Осознав проблему, он пытался понять ее истоки. Переезд из Алабамы в Нью-Йорк плохо повлиял на Эмили; ей было уютно в праздности южного городка, с большой семьей и друзьями детства, а к жестким и одиноким нравам севера привыкнуть не удалось. Забота о детях и домашние хлопоты были ей в тягость. Скучая по своему алабамскому Парижу, в этом пригороде она не завела друзей. Читала только журналы и детективы. Душевную пустоту заполнили искушения выпивки.

Обнаружив эту слабость, он стал смотреть на жену другими глазами. Он заметил приступы необъяснимой раздражительности, порой в пьяном запале она впадала в недостойную ярость. Он открыл в Эмили подспудную грубость, которая противоречила ее природной скромности. Она лгала о своем пьянстве, обманывая его с неожиданной изворотливостью.

Потом произошел несчастный случай. Примерно год назад, возвращаясь вечером с работы, он услышал крики из детской. Он увидел, что Эмили держит младенца, мокрого и голого после купания. Она уронила девочку, хрупкая, такая хрупкая головка ударилась о край стола, по тонким волоскам струилась кровь. Пьяная Эмили рыдала. И, баюкая раненого ребенка, столь бесконечно драгоценного в эту секунду, Мартин представил, какой кошмар ожидает их в будущем.

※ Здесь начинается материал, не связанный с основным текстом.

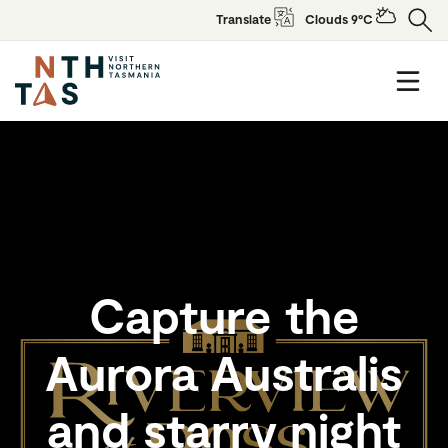
Translate
Clouds 9°C
Capture the
Aurora Australis
and starry night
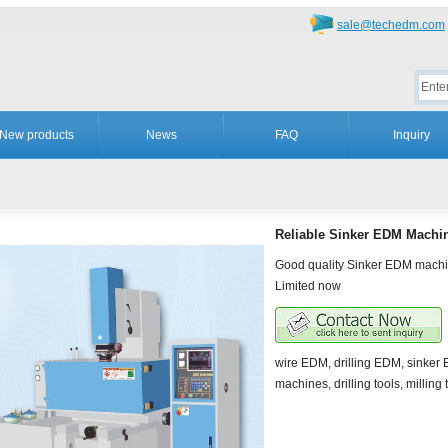
sale@techedm.com
New products
News
FAQ
Inquiry
Reliable Sinker EDM Machi
Good quality Sinker EDM machi
Limited now
wire EDM, drilling EDM, sinke
machines, drilling tools, milling 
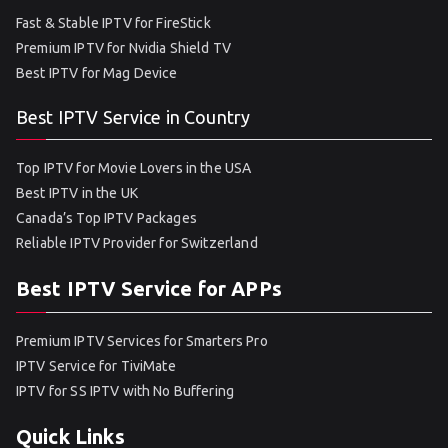
Fast & Stable IPTV for FireStick
Premium IPTV for Nvidia Shield TV
Best IPTV for Mag Device
Best IPTV Service in Country
Top IPTV for Movie Lovers in the USA
Best IPTV in the UK
Canada’s Top IPTV Packages
Reliable IPTV Provider for Switzerland
Best IPTV Service for APPs
Premium IPTV Services for Smarters Pro
IPTV Service for TiviMate
IPTV for SS IPTV with No Buffering
Quick Links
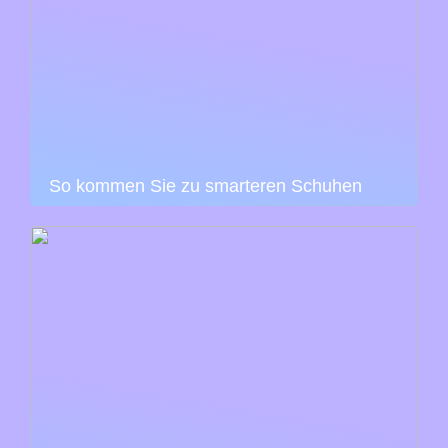
So kommen Sie zu smarteren Schuhen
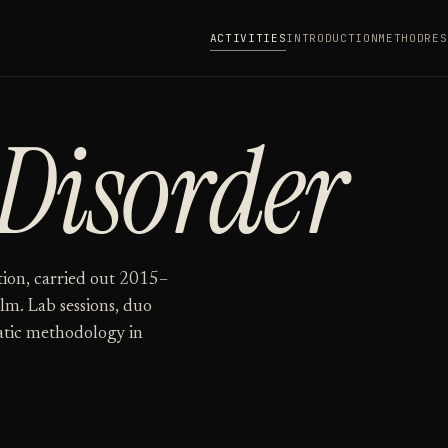
ACTIVITIES
INTRODUCTION
METHOD
RES
Disorder
tion, carried out 2015–
lm. Lab sessions, duo
tic methodology in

На следующий день Марианна чувствовала себя хорошо. Эмили поклялась, что никогда больше не притронется к выпивке, и несколько недель ходила трезвой, холодной и удрученной. Затем постепенно начала снова — нет, не виски, не джин, а изрядные дозы пива, шерри или иностранных напитков; однажды он наткнулся на шляпную картонку с бутылками из-под ментолового ликера. Мартин нашел надежную служанку, и она ловко управлялась с хозяйством. Вирджи тоже была из Алабамы, и Мартин так и не решился сказать Эмили, сколько принято платить прислуге в Нью-Йорке. Пьянство Эмили теперь хранилось в полной тайне — она выпивала до того, как он возвращался домой. Последствия обычно бывали почти неуловимы — неуверенность движений или мешки под глазами. Крайности, вроде бутерброда с перцем, были редки, и Мартину не стоило волноваться, когда дома была Вирджи. Но все же беспокойство не исчезало никогда — предчувствие неведомой катастрофы не отпускало ни на минуту.